Where were you when I laid the foundation of the earth? Tell me, if you have understanding. Who determined its measurements – surely you know!

Have you commanded the morning since your days began, and caused the dawn to know its place? Job 38:4,5,12

Words from God provided through the poetry of the book of Job. If you’re ever feeling self-satisfied pick up your Bible and turn to Job 38 – it puts you in your place more than any other passage I know and moves progress for you in the sense we’re examining!

What must he be like who made the earth, who provides the dawn new every morning? Who stretches out the stars above? Who can tell the greatness of the Lord? 

From this village we enjoy some splendid views, of the South Downs and Ashdown Forest especially. What must he be like who designed such grandeur?

If he is the ground of all being we are as nothing compared with him – and worse than nothing in our ingratitude for all he gives us! Nothingness deserves nothing – this is the ground of humility.

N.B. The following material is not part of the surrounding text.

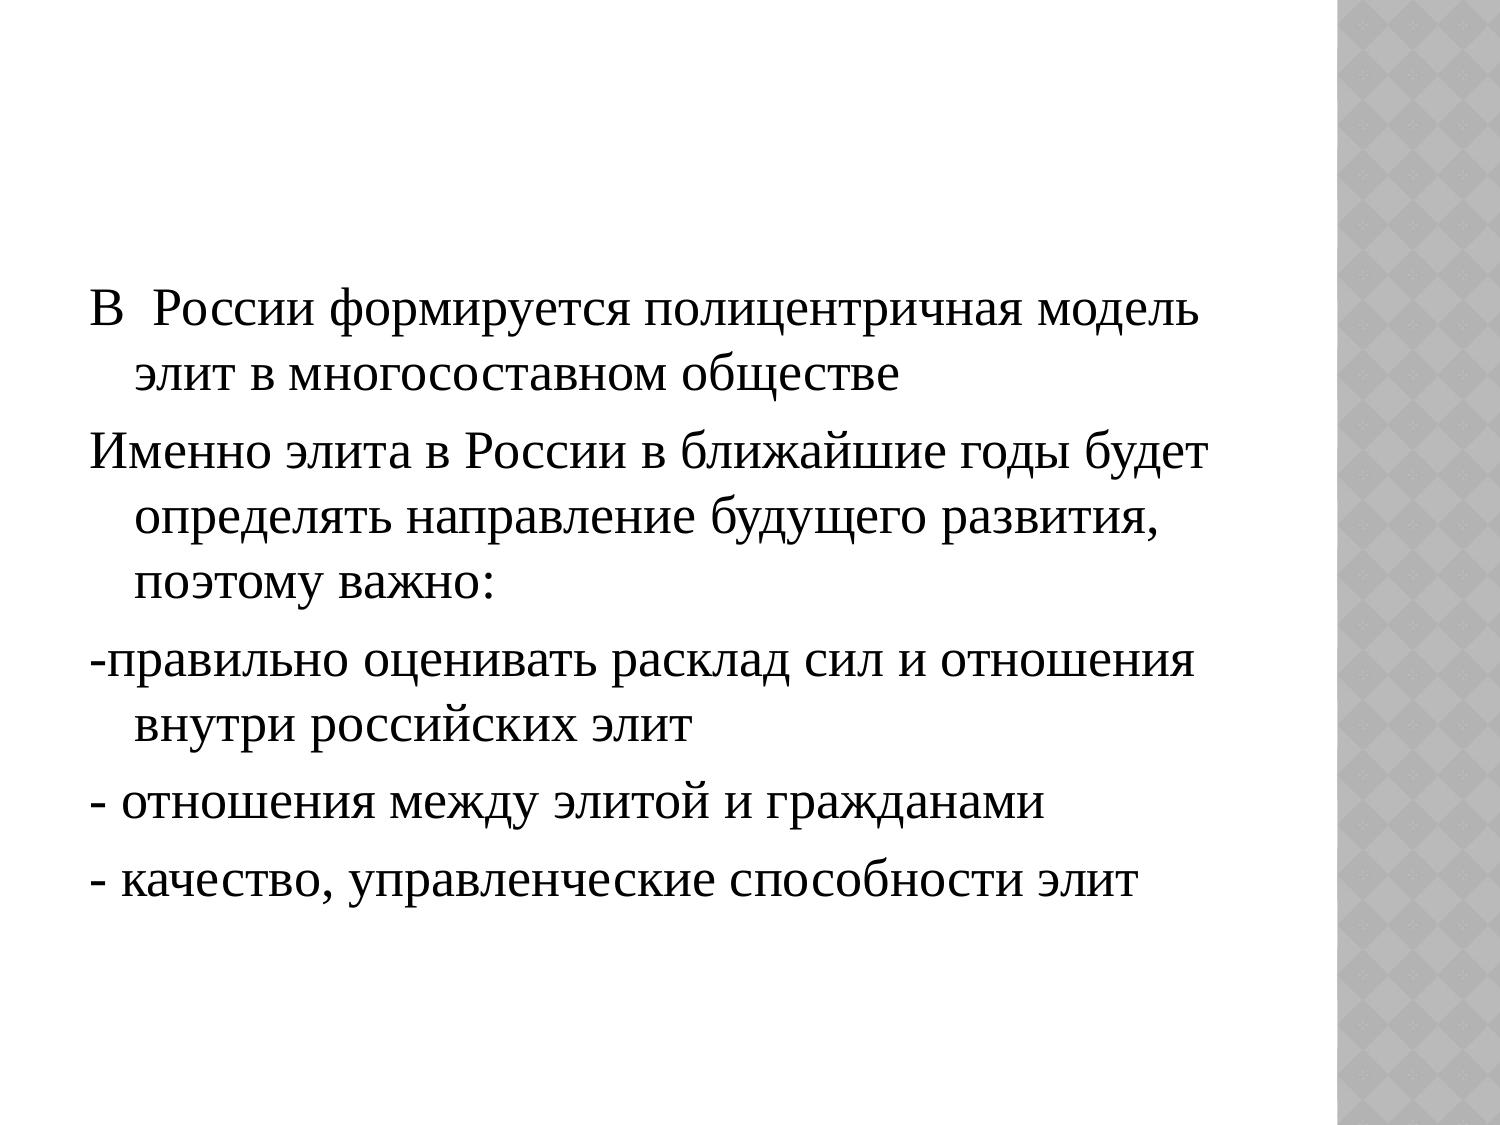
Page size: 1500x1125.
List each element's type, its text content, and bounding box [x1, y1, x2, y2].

list В России формируется полицентричная модель элит в многосоставном обществе Именно элита в России в ближайшие годы будет определять направление будущего развития, поэтому важно: -правильно оценивать расклад сил и отношения внутри российских элит - отношения между элитой и гражданами - качество, управленческие способности элит [75, 264, 1263, 1059]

When James warns that being ‘rich in faith’ means poverty according to the world this must be at the heart of his concern – that a true knowledge of God in his infinite grandeur brings with it a recognition of one’s self as an utter nothing!

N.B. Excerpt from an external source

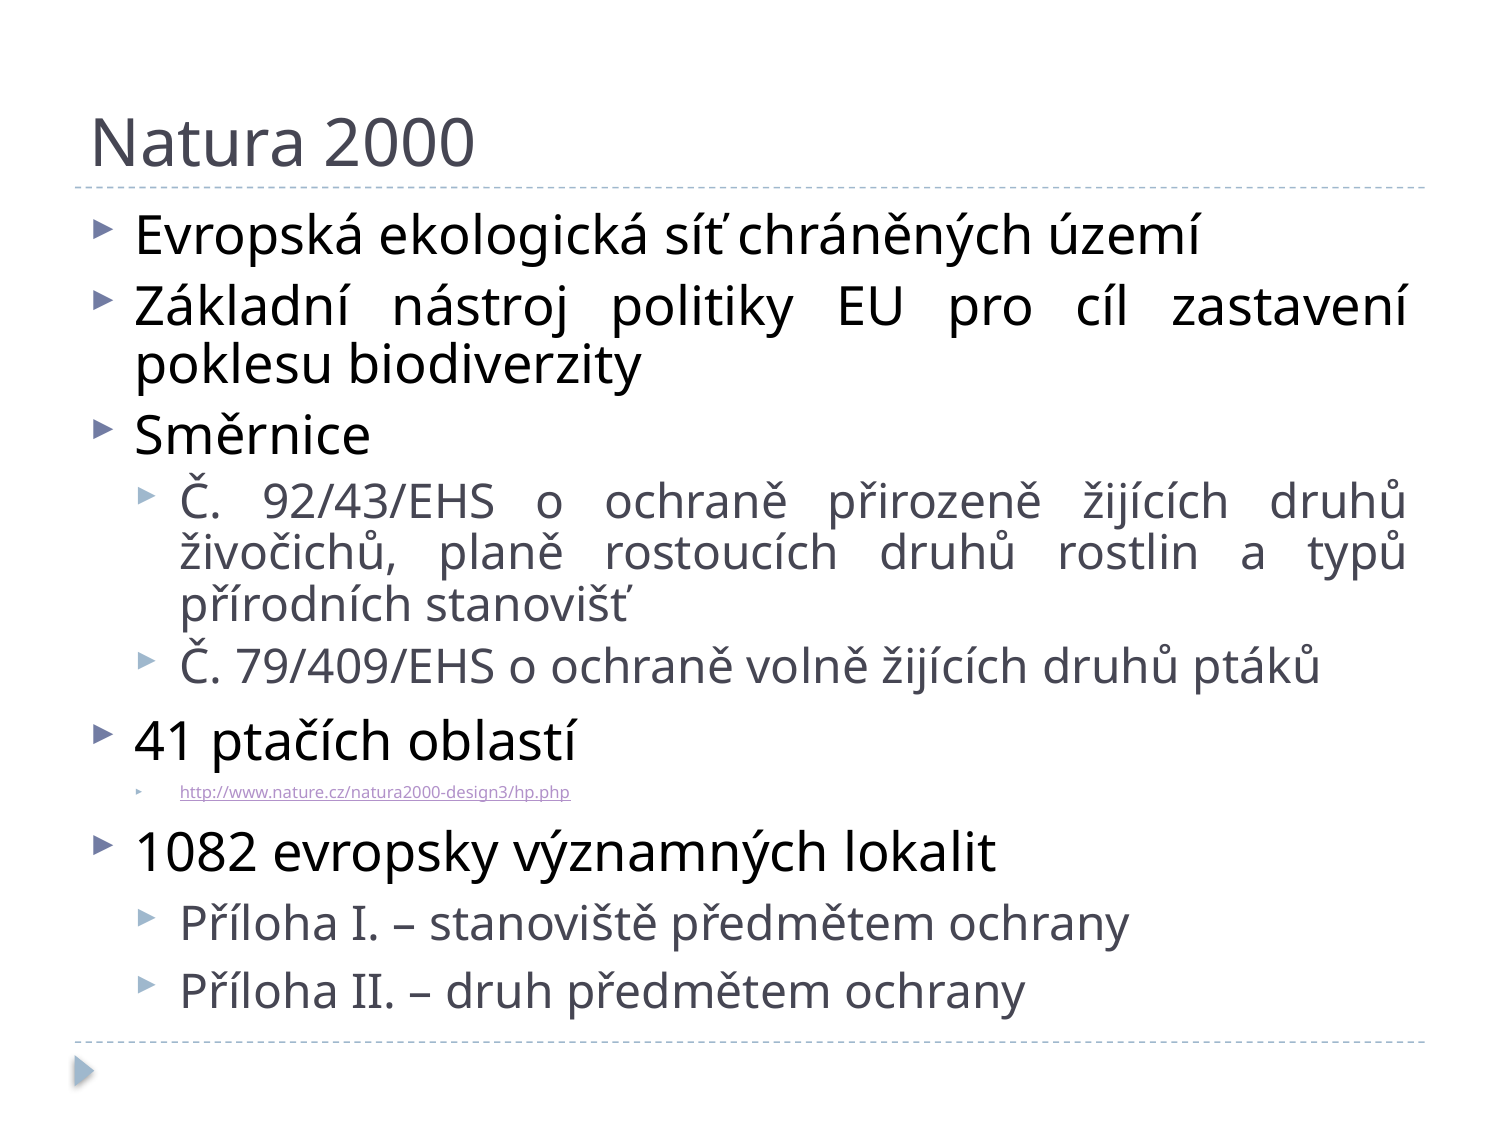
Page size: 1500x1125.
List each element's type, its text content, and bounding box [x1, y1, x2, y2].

list Evropská ekologická síť chráněných území Základní nástroj politiky EU pro cíl zastavení poklesu biodiverzity Směrnice Č. 92/43/EHS o ochraně přirozeně žijících druhů živočichů, planě rostoucích druhů rostlin a typů přírodních stanovišť Č. 79/409/EHS o ochraně volně žijících druhů ptáků 41 ptačích oblastí http://www.nature.cz/natura2000-design3/hp.php 1082 evropsky významných lokalit Příloha I. – stanoviště předmětem ochrany Příloha II. – druh předmětem ochrany [75, 200, 1425, 1010]
title Natura 2000 [75, 24, 1425, 188]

If only we were but ‘nothings’! Our capacity to do harm shows the opposite even if it’s balanced by the capacity to do beautiful things too.

As someone put it, our poverty is like that of a song compared to the singer. We are like a song of the Lord – he is the singer, we are the song. How can the ‘song’ compare itself to the singer?

Yet it is our privilege to be able to live in the praise of God! Here at the Eucharist, the great thanksgiving sacrifice of the Church we can admit this truth – all things come of God and of his own do we give him… through, with and in Jesus Christ!

If poverty of spirit is about detachment, abandonment to providence and humility it is also a whole sphere where we find Christ in this world. In Matthew 25 Our Lord’s picture of the Last Judgement portrays the poor as manifesting his own hidden presence. I was hungry and you gave me food, I was thirsty and you gave me something to drink God says to the blessed. I was a stranger and you welcomed me, naked and you gave me clothing. I was sick and you took care of me, I was in prison and you visited me…Truly I tell you, just as you did it to one of the least of these you did it to me.

As C.S.Lewis again wrote, next to the Blessed Sacrament your neighbour should be to you the most sacred object on the earth. We are to welcome Jesus in a moment in the Blessed Sacrament. God in the material order, hidden in bread and wine. As we welcome him here, may he open our spiritual eyes to see him elsewhere in the material order - particularly in the run of our lives in the coming week - that we may encounter him in the needy. The needy in body, mind and spirit - those who are enduring personal ordeals and badly in need of attention - our attention, our time, our money if needs be. Those who invite our action through the collection of clothes, tents, pots and pans for the Calais refugees

God free us to travel lighter in our Christian pilgrimage with deeper detachment from material things, abandoned more and more to his purposes. The Lord deepen our confidence in his provision and also our humility. We need both confidence in him and humility before him to serve him and his world aright.

As we own up more and more to our own spiritual need and poverty may we see Jesus – Jesus on his throne in glory, Jesus in the sacrament of the altar and Jesus in the hearts of the materially poor and the poor in spirit!   

Blessed, praised and hallowed be Our Lord Jesus Christ upon his throne of glory, in word and sacrament and in our hearts now and forever and to the ages of ages. Amen.